こどもと読むたくさんのふしぎ

福音館書店の月刊誌「たくさんのふしぎ」を読んだ記録です。

海鳥の島(第72号)

鹿児島住みの頃、ご主人が公立学校の教師という友人・知人がちらほらいた。一様に気にしていたのが「いつ離島ノルマをやるか?」ということだった。子供たちが大きくなってしまうと一緒に動きづらくなる。末子が小学校を卒業するまでに離島勤務を終えたいということなのだ。友人の一人は、○○さんとこは去年大島(奄美)行ったし、うちも来年あたり来て欲しいのよと憂い顔でつぶやいていた。子供の重要なライフイベント(とくに受験)に重なることを考えると、単身赴任という選択もあるとはいえ悩ましいところだ。

学校はともかく、企業の転勤は「会社への忠誠心を試されている」みたいな物言いをされることがある。

このへんな労働慣行(既婚で住宅ローンを背負った社員を地方の工場に転勤させる)は、まだ日本にあるのです。たぶん - 斗比主閲子の姑日記

夫の業種の場合、忠誠心というよりは、表向き「馴れ合い(癒着)を防ぐ」「社内活性化のため」というお題目だ。ご主人が「真の意味で忠誠心が必要な職業」に就く知人は、帯同不可の離島勤務の辞令が出て、泣く泣く単身赴任で送り出したりしていた。勤務地はかなり遠く離れた島で年に数回会えるかどうか。お子さんも小さいのに大変だなあと思った覚えがある。

 

この本の作者、寺沢孝毅氏は自ら「希望して島にある小学校に教師として赴任した」人。「1992年、天売島での10年間の教員生活の後に退職。そのまま天売島に住み着く」ということなので、この本が出た1年後には、海鳥保護や写真家としての活動を始めたことになる。

PROFILE | TERRA images 寺沢孝毅 Official site

ヤマネはねぼすけ? (たくさんのふしぎ傑作集)(第90号)』の湊秋作氏もそうだが、子供たちが暮らす、その土地を愛する人が教師であるというのは幸せなことだ。

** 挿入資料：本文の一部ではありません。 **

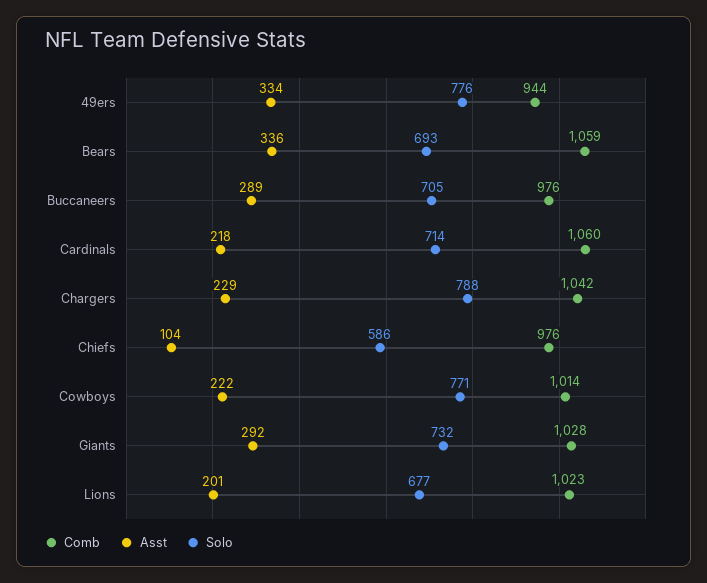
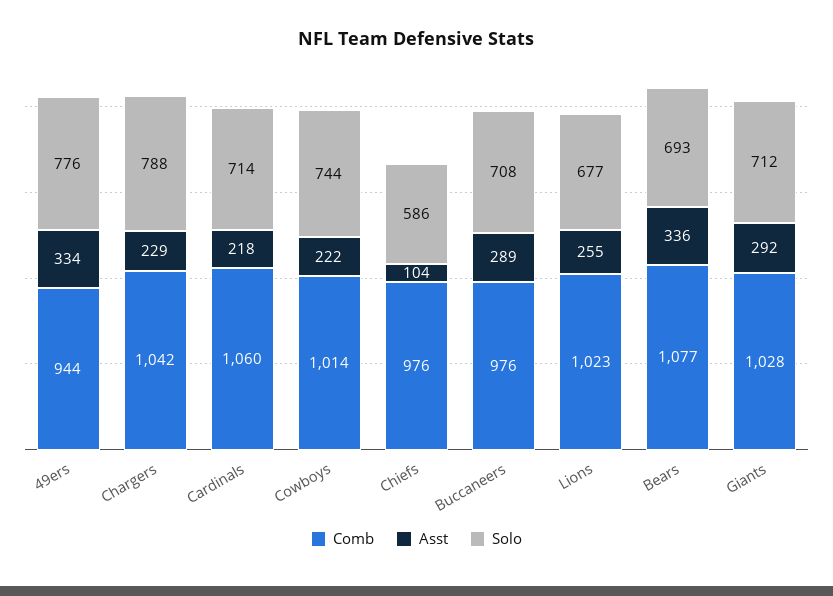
  {
    "Comb": {
      "49ers": 944,
-     "Bears": 1059,
+     "Bears": 1077,
      "Buccaneers": 976,
      "Cardinals": 1060,
      "Chargers": 1042,
      "Chiefs": 976,
      "Cowboys": 1014,
      "Giants": 1028,
      "Lions": 1023
    },
    "Asst": {
      "49ers": 334,
      "Bears": 336,
      "Buccaneers": 289,
      "Cardinals": 218,
      "Chargers": 229,
      "Chiefs": 104,
      "Cowboys": 222,
      "Giants": 292,
-     "Lions": 201
+     "Lions": 255
    },
    "Solo": {
      "49ers": 776,
      "Bears": 693,
-     "Buccaneers": 705,
+     "Buccaneers": 708,
      "Cardinals": 714,
      "Chargers": 788,
      "Chiefs": 586,
-     "Cowboys": 771,
+     "Cowboys": 744,
-     "Giants": 732,
+     "Giants": 712,
      "Lions": 677
    }
  }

天売小学校の校歌(校 歌 | teuri-jhs)には、

“オロロンの 声すみとおり”

という一節があるが、「オロロン」すなわちウミガラスは「2010年には天売島で19羽が飛来し数つがいが繁殖するのみであった」という状況だった。

1991年、本号出版の時点でもはや、オロロンチョウ(ウミガラス)の減少について語る、島の老人の話が出てくるのだ。

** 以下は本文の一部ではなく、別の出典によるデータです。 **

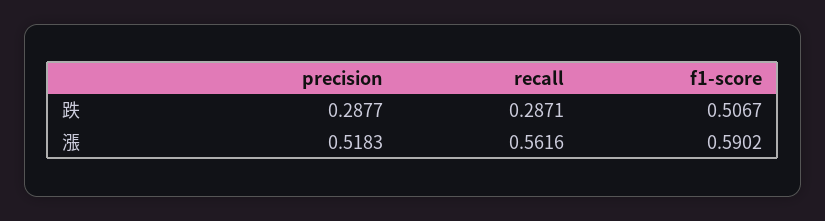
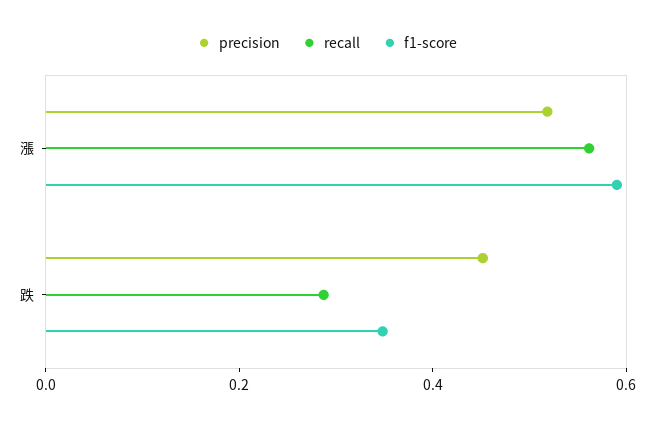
  {
    "precision": {
-     "跌": 0.2877,
+     "跌": 0.45,
      "漲": 0.5183
    },
    "recall": {
      "跌": 0.2871,
      "漲": 0.5616
    },
    "f1-score": {
-     "跌": 0.5067,
+     "跌": 0.35,
      "漲": 0.5902
    }
  }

ウミネコオオセグロカモメのほうは、もともとこんなにいなかった。人間がすてたざんぱんや魚が、やつらのいいえさになるんだもの。いくらでも増えるせよう。カラスだっておんなじよ。カラスやオオセグロカモメが、オロロンチョウの卵やひなを食いあらすから、オロロンチョウはへるいっぽうよ。

人口減少社会をむかえた日本では、このまま行けば(移民の受け入れなどしなければ)人間の営み自体減っていくことになる。人口すなわち人手が減るということは、作者のような方々が行っている動植物の保護活動が立ち行かなくなる恐れもある。逆に人間の営みが減れば、環境も変わり減ってしまった動植物も回復するかも……とぼんやり考えてみたが、そう単純な話ではないのかもしれない。